This week, the Trump Administration released its budget blueprint for federal Fiscal Year (FY) 2018, which begins October 1, 2017.  The blueprint outlines $1.15 trillion in discretionary spending, representing a 1.2 percent decline compared to FY 17 levels.  Mandatory spending is not included in the proposal.  Defense and homeland security programs would see an increase in funding -- including a 10 percent increase in defense spending -- while other discretionary programs would see decreases.

Federal agencies that are responsible for programs relevant to regional planning activities in northeast Illinois would all see decreases in funding.  This Policy Update reviews each briefly.

Transportation

The U.S. Department of Transportation would see a 13 percent decrease in its overall funding, dropping from $18.6 billion in FY 17 to a proposed $16.2 billion.  The popular Transportation Investments Generating Economic Recovery (TIGER) grant program would be cut entirely, the transit Capital Investment Grants (also called "New Starts") would be restricted to current projects with full funding grant agreements, and Amtrak's long-distance trains would be cut.  Air traffic control would be moved to an independent, non-governmental organization, and federal support for commercial air service to rural airports would be terminated.

Moving forward, the budget proposal calls for all New Starts projects to be funded locally, essentially terminating the federal government's involvement in major transit capital expansion projects.  Doing so would further exacerbate the imbalance in federal support for major highway versus transit projects – while federal funds are currently eligible for 80 percent of highway project costs, they are only allowed to cover half of New Starts costs.

■ ACTIVITY ■
Copy the entire policy update on the FY 2018 federal budget blueprint word for word. The entries that follow come from a separate source.

■ DATASET ■

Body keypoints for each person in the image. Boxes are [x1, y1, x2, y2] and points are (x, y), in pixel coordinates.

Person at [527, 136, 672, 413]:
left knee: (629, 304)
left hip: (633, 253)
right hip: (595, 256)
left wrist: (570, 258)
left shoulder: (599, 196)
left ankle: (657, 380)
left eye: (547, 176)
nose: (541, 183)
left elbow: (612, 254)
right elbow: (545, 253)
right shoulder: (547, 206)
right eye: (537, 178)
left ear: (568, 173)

* * *

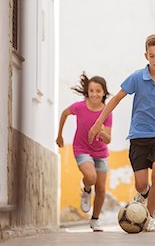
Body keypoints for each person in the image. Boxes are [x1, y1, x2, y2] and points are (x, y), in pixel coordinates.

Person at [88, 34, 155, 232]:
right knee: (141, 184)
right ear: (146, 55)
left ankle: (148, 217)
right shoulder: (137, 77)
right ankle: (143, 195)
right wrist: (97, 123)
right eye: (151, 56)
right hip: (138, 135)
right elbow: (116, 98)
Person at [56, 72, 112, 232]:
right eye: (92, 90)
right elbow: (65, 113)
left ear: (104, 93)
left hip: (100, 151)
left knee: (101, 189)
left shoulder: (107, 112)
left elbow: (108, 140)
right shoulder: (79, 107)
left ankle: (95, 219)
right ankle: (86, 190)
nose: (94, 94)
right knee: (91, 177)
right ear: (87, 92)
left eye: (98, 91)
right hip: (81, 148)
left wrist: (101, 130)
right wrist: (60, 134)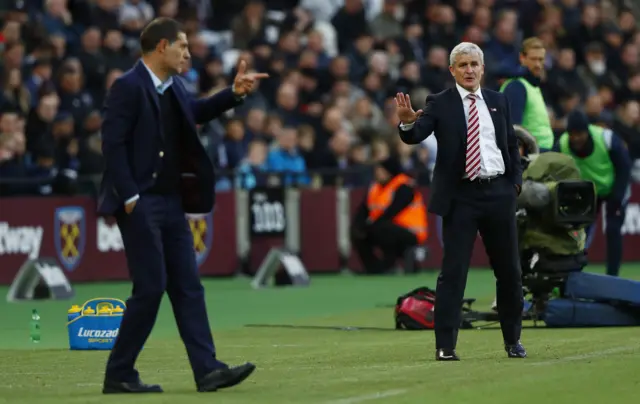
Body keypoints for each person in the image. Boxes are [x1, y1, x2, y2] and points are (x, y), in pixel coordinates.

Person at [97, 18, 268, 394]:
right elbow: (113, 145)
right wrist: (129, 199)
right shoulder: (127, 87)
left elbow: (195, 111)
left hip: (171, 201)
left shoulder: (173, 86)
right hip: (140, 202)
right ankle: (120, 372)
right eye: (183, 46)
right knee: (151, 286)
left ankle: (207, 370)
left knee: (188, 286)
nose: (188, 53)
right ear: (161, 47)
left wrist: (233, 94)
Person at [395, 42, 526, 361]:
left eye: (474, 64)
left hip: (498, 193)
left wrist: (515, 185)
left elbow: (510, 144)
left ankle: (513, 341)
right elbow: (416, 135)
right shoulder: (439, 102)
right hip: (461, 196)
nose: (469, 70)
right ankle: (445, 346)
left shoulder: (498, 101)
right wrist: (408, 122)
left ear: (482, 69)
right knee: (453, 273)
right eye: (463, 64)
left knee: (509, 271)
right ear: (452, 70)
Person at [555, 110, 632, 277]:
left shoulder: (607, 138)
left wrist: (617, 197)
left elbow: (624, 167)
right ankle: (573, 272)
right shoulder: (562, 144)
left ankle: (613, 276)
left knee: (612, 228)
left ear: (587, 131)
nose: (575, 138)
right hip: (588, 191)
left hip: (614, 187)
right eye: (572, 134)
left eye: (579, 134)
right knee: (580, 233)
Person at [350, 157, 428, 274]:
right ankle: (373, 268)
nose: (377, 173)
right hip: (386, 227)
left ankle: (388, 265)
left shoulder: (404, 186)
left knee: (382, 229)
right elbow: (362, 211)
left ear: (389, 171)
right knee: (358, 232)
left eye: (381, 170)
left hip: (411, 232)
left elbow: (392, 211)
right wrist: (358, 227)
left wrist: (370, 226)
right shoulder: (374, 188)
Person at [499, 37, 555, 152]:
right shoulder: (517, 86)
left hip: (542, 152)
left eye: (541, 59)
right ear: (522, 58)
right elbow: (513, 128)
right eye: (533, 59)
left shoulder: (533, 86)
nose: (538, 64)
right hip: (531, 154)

■ ANSWER TO THE EXERCISE ■
This week, the Trump Administration released its budget blueprint for federal Fiscal Year (FY) 2018, which begins October 1, 2017.  The blueprint outlines $1.15 trillion in discretionary spending, representing a 1.2 percent decline compared to FY 17 levels.  Mandatory spending is not included in the proposal.  Defense and homeland security programs would see an increase in funding -- including a 10 percent increase in defense spending -- while other discretionary programs would see decreases.

Federal agencies that are responsible for programs relevant to regional planning activities in northeast Illinois would all see decreases in funding.  This Policy Update reviews each briefly.

Transportation

The U.S. Department of Transportation would see a 13 percent decrease in its overall funding, dropping from $18.6 billion in FY 17 to a proposed $16.2 billion.  The popular Transportation Investments Generating Economic Recovery (TIGER) grant program would be cut entirely, the transit Capital Investment Grants (also called "New Starts") would be restricted to current projects with full funding grant agreements, and Amtrak's long-distance trains would be cut.  Air traffic control would be moved to an independent, non-governmental organization, and federal support for commercial air service to rural airports would be terminated.

Moving forward, the budget proposal calls for all New Starts projects to be funded locally, essentially terminating the federal government's involvement in major transit capital expansion projects.  Doing so would further exacerbate the imbalance in federal support for major highway versus transit projects – while federal funds are currently eligible for 80 percent of highway project costs, they are only allowed to cover half of New Starts costs.